I am not familiar with the CP5, so I don't know which system it uses.

The circuit you descirbed above is what is in the Walther FP. There is a schematic on the Yahoo FP group. The old Walther FP had a solenoid, in which the plunger was also the firing pin. It used a lot more current (heck, it had a neon bulb as a charge indicator!)

The Morini has a solenoid with a light and fast plunger that releases a catch lever that holds back the striker (much like all modern electro-mechanical firing systems.) It has a fairly small electrolytic cap that is close to the size of those found on the flash circuit of disposable cameras. It produces a fair amount of high voltage, but based on the extremely fast re-cycle time, I doubt it is a terribly powerful impulse (I still would not play with the cap, without discharging it.)

toznerd
Philadelphia
Posts: 170
Joined: Tue Apr 07, 2009 4:52 pm

Re: electronic triggers

Post by Philadelphia »

toznerd wrote:
Philadelphia wrote:
Anonymous wrote:
Freepistol wrote:
jbshooter wrote:I'm thinking of getting a CM84E board etc to replace the one in my Wather FP. any comments would be welcome...
That will be great if it works! Please, let us know what you discover.
Ben
If I'm not mistaken, doesn't the solenoid on the Walther directly drive the firing pin, where on the Morini, it releases the firing pin. Two very different sets of requirements concerning voltage and amperage. Of course, you could make the circuit work, but it would take enough modification (i.e. use the Morini voltage impulse to trigger another circuit to fire a much more powerful solenoid) that it might not be worth the trouble. I'm definately curious if you undertake the challenge. Keep us posted.

toznerd
I don't have the Morini but having seen older ones and descriptions of them, my understanding (and a bit of an educated guess) is the electronics drive either a buck or flyback dc-to-dc converter to charge a large high voltage capacitor; the trigger pull connnects the output of that capacitor to a coil wound around the firing pin itself which sends the firing pin at the primer. The function of the electronics is similar in concept to the electronic flash of a camera. Step up the voltage and store it; release it and you get the functionality.

I am not familiar with the CP5, so I don't know which system it uses.

The circuit you descirbed above is what is in the Walther FP. There is a schematic on the Yahoo FP group. The old Walther FP had a solenoid, in which the plunger was also the firing pin. It used a lot more current (heck, it had a neon bulb as a charge indicator!)
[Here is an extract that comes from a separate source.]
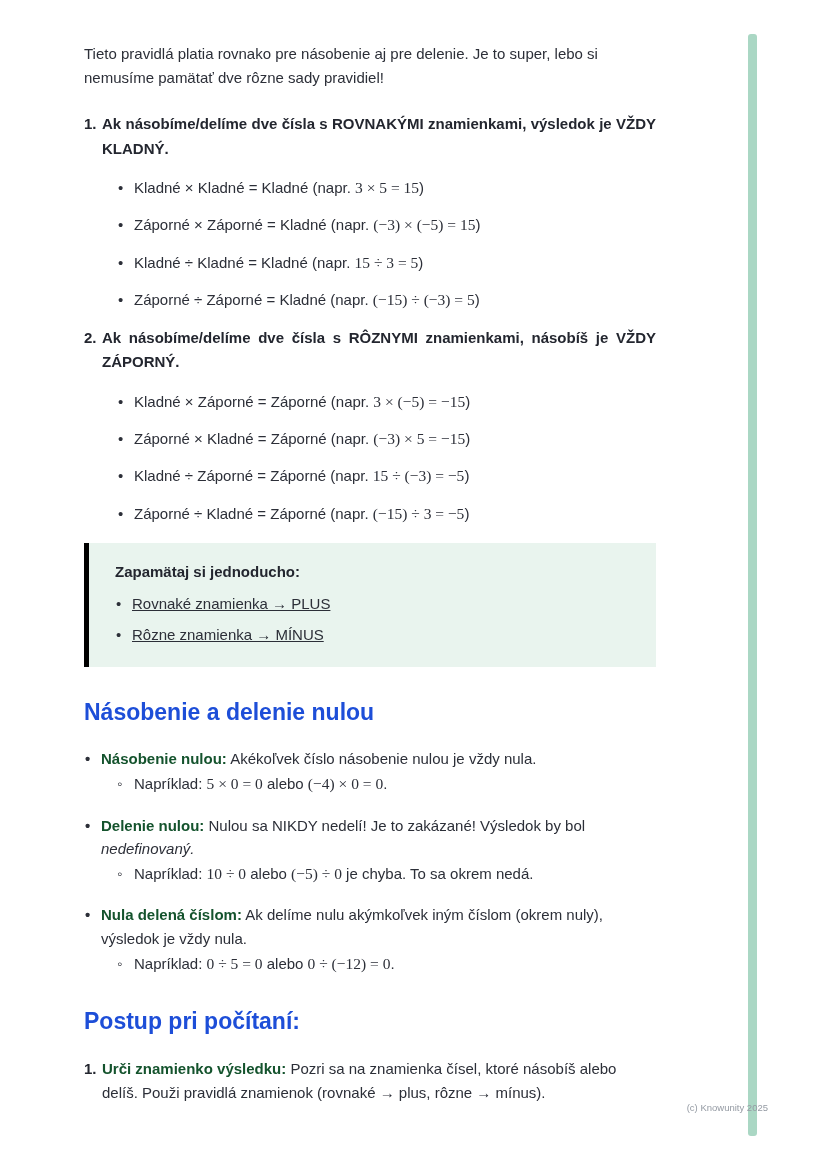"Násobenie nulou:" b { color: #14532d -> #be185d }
The Morini has a solenoid with a light and fast plunger that releases a catch lever that holds back the striker (much like all modern electro-mechanical firing systems.) It has a fairly small electrolytic cap that is close to the size of those found on the flash circuit of disposable cameras. It produces a fair amount of high voltage, but based on the extremely fast re-cycle time, I doubt it is a terribly powerful impulse (I still would not play with the cap, without discharging it.)

toznerd
I see what you're saying in terms of the lethality of the Morini circuit, but functionally it appears very similar to the Walther FP (dc-to-dc boost circuit charging a capacitor). If the electronics croak, either are easy enough to fix.

The CP5 uses just a solenoid activated through a one shot (monostable multivibrator). About as simple as it gets.